Raisonnable ne serait pas le mot le plus adéquat pour décrire Stiles. Deux heures du matin, et il ne dormait toujours pas, et pour cause : difficile de dormir lorsque l'on avait l'impression que l'on pouvait réactiver sa marque à tout moment et lorsque les seules images lui venant n'étaient n'autres que des hommes se penchant sur lui pour lui faire du mal… Oui, forcément, dormir descendait dans l'échelle de ses priorités. Rester éveillé et s'assurer qu'on ne l'approchait pas, c'était bien mieux.

Ce qui ne l'aidait pas, c'était de savoir qu'il y avait quelqu'un avec Magnus, un de ces gens tatoués. Il se souvenait vaguement de lui et se rappelait bien l'avoir vu avec le sorcier lorsqu'il avait été extrait de sa cellule, mais… Il ne lui faisait pas confiance. Il ne le connaissait pas. Qui pouvait lui assurer qu'il ne viendrait pas, en plein milieu de la nuit, le faire crier ? Ça les avait amusés, les autres, pourquoi pas lui ? Après tout, il ne le connaissait pas… D'accord, il l'avait peut-être aperçu aux côtés de Magnus, le jour où le sorcier l'avait sorti de l'enfer de sa cellule, mais… Ce fait ne faisait pas de lui quelqu'un de confiance pour autant. En soi, il ne se fiait pas non plus complètement à Magnus, simplement… Cela se faisait petit à petit. Au moins, ils avaient vécu la même chose et se comprenaient, c'était d'ailleurs ce qui les rapprochait. Alors lui, il le tolérait, mais gardait tout de même une réserve, ne serait-ce que pour sa santé mentale. Dans son état psychologique actuel, une trahison de Magnus achèverait de le détruire. C'était à cela que servaient sa garde et sa réserve : mieux valait prévenir que guérir.
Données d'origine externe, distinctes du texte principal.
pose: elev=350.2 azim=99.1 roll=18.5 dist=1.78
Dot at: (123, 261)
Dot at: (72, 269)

Et le voilà qu'il tournait en rond dans sa tête, les doigts crispés sur son téléphone dont la faible luminosité éclairait tout de même son visage d'une lueur bleutée. Il avait éteint toutes les lumières du salon pour « dormir » mais puisqu'il n'allait pas céder au sommeil avant un moment, au moins, il avait son téléphone pour s'occuper. Il se baladait dans ses messages, en relisait certains, en laissaient d'autres de côté. Et malgré la maigre discussion qu'il avait eue avec Magnus sur le sujet, Stiles n'osait pas vraiment répondre aux nombreux textos laissés par la personne la plus taciturne qu'il connaissait.
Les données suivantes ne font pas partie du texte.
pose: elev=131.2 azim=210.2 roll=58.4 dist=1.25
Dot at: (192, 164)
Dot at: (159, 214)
Derek Hale avait toujours eu l'habitude d'être dans la concision et de ne parler que lorsque cela se révélait nécessaire : cela se vérifiait autant dans la vie réelle qu'au niveau du téléphone. Il en avait un, mais l'utilisait peu. Pour lui, ce n'était pas toujours utile. Quoiqu'il avait commencé à s'en servir davantage lorsqu'ils avaient commencé à, disons… Se rapprocher. Stiles s'était d'ailleurs, à plusieurs reprises, senti honoré de ce changement initié par leur espèce de flirt. Ce n'était pas grand-chose, mais il aimait savoir que Derek daignait charger son téléphone et l'allumer pour lui parler. Disons qu'autrefois, on ne pouvait pas dire qu'il servait à grand-chose. Le plus souvent, il restait sur sa table de nuit, ou celle de la cuisine. En fait, Derek avait l'habitude de le laisser traîner un peu partout tant il lui accordait peu d'importance. Puis, ils s'étaient rapprochés, embrassés quelques fois. Cela avait donné lieu à des textos, des conversations de moins en moins à sens unique.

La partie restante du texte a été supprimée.